Parfois, les demandeurs qui souhaitent remplacer leurs cartes essaient également de contourner le système en demandant une nouvelle carte ou en s’inscrivant pour une nouvelle carte sous un nom différent au lieu de signaler une carte perdue. Tout cela, dit-il, ralentit le processus.
Jusqu’à présent, le bureau d’enregistrement a délivré 4 millions de cartes d’identité au total, selon Charles. D’après les estimations de 2021 de l’Institut haïtien de statistique et d’informatique, cela ne représente qu’environ 54 % des personnes éligibles à une carte d’identité (de plus de 18 ans) en Haïti.
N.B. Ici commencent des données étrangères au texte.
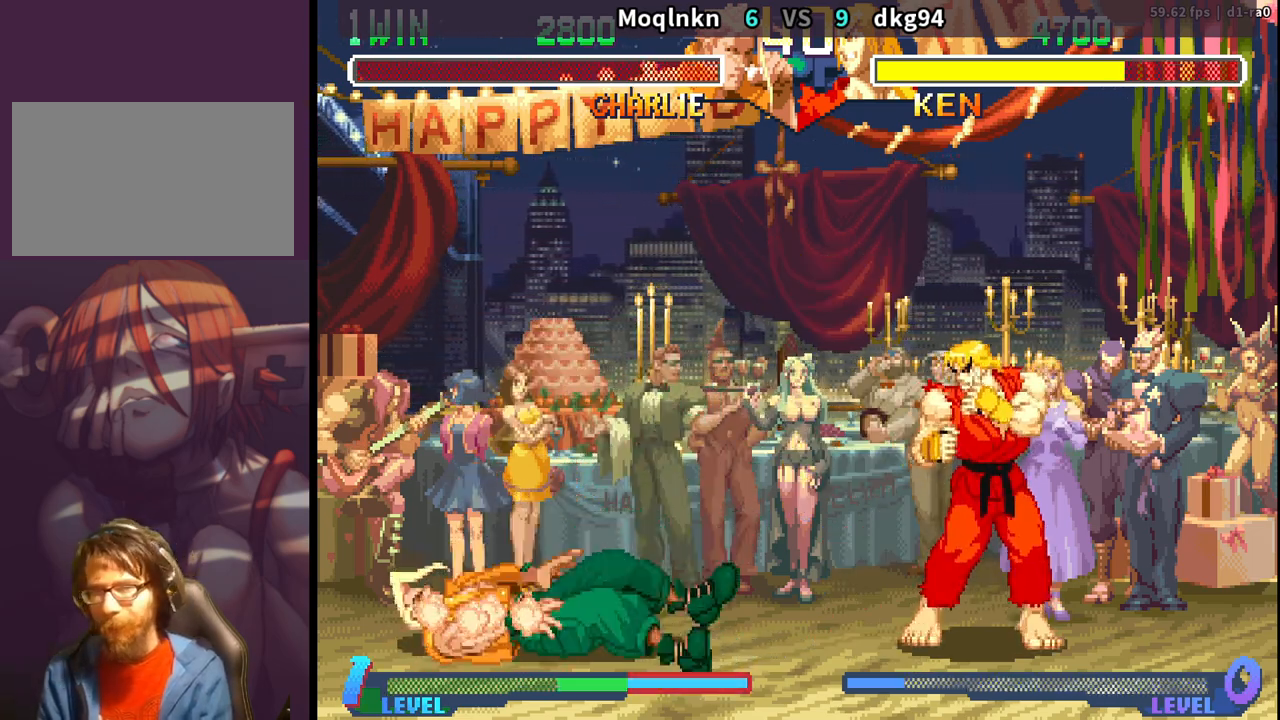
{"buttons": ["LP"], "events": [[100, "LP", "down"], [133, "LP", "up"], [217, "LP", "down"], [267, "LP", "up"], [350, "LP", "down"], [400, "LP", "up"], [500, "LP", "down"]]}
Charles dit qu’ils travaillent pour améliorer le système et s’assurer que toute personne majeure ait une carte d’identité. « Nous avons mis des numéros disponibles sur WhatsApp, » dit-il, « où la personne peut envoyer la déclaration de perte de produit à la police pour faciliter le travail. »
En mars 2023, le gouvernement a mis en place une plateforme de demande de documents d’identité en ligne — Delidoc — pour accélérer le processus de demande de documents officiels.
Aline, qui préfère utiliser son prénom par peur ou être identifiée, a utilisé la plateforme Delidoc, qui, selon elle, est un grand pas vers la lutte contre le marché noir. En avril, elle a pris un rendez-vous biométrique et on lui a dit que son passeport serait prêt en juin. Bien qu’elle soit allée au rendez-vous biométrique, elle avait besoin du passeport plus rapidement.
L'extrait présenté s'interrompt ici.